Provided entries below:

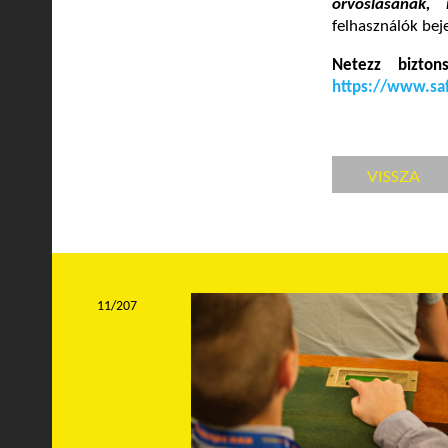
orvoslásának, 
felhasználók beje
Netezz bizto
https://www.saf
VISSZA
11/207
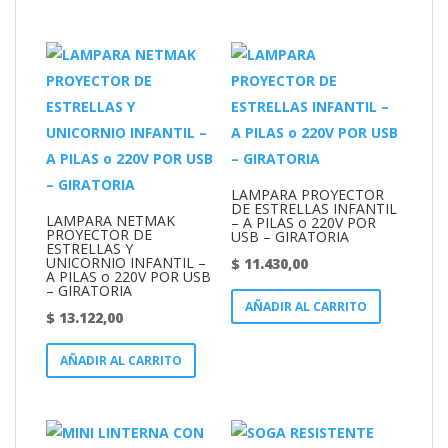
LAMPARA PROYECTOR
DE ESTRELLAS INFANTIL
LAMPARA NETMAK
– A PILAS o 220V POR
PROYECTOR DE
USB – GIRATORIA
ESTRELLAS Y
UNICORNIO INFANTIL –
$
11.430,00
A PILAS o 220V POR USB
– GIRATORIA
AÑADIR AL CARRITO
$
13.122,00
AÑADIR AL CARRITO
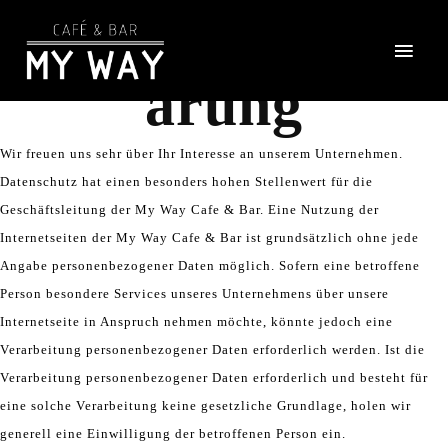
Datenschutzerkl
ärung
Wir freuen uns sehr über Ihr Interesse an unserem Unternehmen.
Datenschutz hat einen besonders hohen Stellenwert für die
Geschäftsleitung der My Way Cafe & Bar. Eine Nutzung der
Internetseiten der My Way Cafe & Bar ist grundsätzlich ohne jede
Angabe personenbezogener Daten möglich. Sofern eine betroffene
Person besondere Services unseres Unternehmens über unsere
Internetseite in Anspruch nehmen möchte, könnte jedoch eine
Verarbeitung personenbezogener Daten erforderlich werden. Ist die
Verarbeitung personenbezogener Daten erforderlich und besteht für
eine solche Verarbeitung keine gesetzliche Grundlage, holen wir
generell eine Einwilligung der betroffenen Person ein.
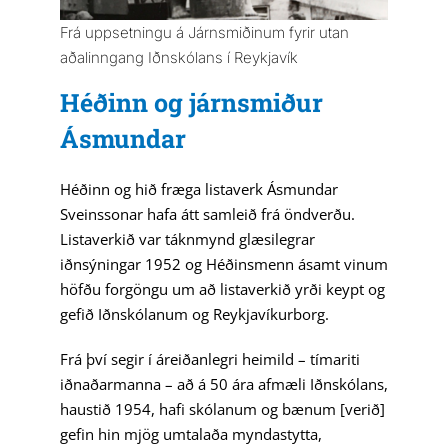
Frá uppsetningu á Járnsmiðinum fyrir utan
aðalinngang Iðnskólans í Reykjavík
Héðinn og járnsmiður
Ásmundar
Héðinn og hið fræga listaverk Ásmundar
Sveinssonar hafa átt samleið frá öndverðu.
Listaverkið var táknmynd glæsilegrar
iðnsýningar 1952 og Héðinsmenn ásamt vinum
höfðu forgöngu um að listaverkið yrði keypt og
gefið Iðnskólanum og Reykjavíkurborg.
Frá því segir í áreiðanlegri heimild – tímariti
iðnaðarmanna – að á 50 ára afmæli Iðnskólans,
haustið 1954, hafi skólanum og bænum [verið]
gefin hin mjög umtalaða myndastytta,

End of Provided entries.
Provided entries below:

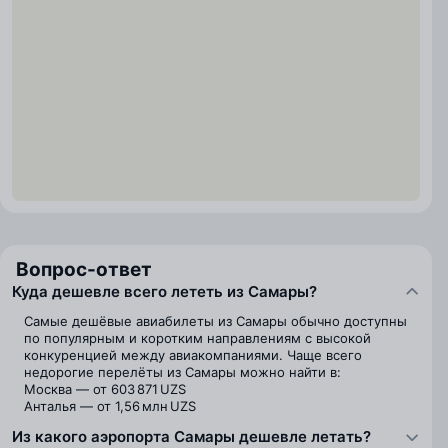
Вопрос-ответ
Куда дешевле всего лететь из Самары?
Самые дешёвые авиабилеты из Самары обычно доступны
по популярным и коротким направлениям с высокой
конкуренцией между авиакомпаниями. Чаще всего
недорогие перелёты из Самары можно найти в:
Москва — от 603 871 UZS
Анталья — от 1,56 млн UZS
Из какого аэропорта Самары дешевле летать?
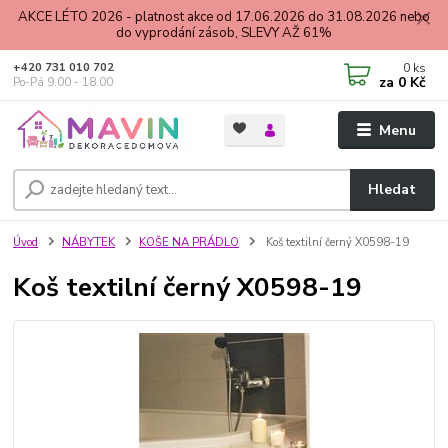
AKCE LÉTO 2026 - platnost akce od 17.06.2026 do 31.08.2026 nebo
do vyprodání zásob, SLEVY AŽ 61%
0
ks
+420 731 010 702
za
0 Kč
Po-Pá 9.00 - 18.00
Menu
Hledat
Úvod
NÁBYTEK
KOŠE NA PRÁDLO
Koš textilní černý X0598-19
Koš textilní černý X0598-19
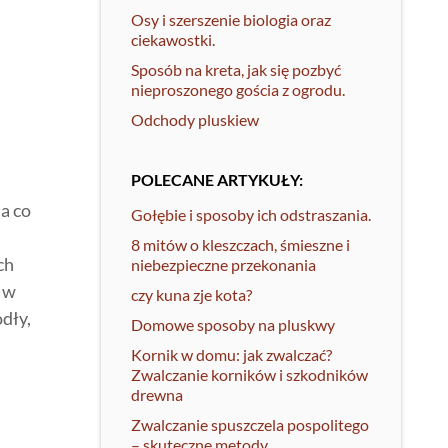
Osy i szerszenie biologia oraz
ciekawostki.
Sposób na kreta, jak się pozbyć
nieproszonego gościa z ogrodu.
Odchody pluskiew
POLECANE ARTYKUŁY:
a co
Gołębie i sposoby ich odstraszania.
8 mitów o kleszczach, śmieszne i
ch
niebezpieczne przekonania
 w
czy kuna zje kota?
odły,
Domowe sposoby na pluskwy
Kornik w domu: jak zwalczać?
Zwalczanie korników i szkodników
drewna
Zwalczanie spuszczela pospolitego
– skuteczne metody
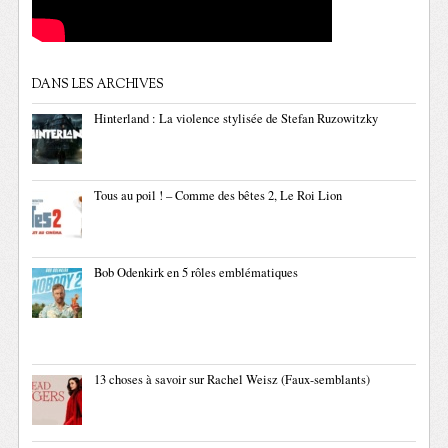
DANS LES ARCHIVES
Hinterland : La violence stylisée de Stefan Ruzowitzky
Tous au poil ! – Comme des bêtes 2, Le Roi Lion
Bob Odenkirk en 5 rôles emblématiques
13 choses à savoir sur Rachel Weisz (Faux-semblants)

End of Provided entries.

Your assignment →
List the rows from the line containing "Osy i szerszenie biologia oraz" through the line containing "13 choses à" as a numbered list, with blank lines omitted. Leave out the pictures.

Completed exercise →
1. Osy i szerszenie biologia oraz
2. ciekawostki.
3. Sposób na kreta, jak się pozbyć
4. nieproszonego gościa z ogrodu.
5. Odchody pluskiew
6. POLECANE ARTYKUŁY:
7. a co
8. Gołębie i sposoby ich odstraszania.
9. 8 mitów o kleszczach, śmieszne i
10. ch
11. niebezpieczne przekonania
12.  w
13. czy kuna zje kota?
14. odły,
15. Domowe sposoby na pluskwy
16. Kornik w domu: jak zwalczać?
17. Zwalczanie korników i szkodników
18. drewna
19. Zwalczanie spuszczela pospolitego
20. – skuteczne metody
21. DANS LES ARCHIVES
22. Hinterland : La violence stylisée de Stefan Ruzowitzky
23. Tous au poil ! – Comme des bêtes 2, Le Roi Lion
24. Bob Odenkirk en 5 rôles emblématiques
25. 13 choses à savoir sur Rachel Weisz (Faux-semblants)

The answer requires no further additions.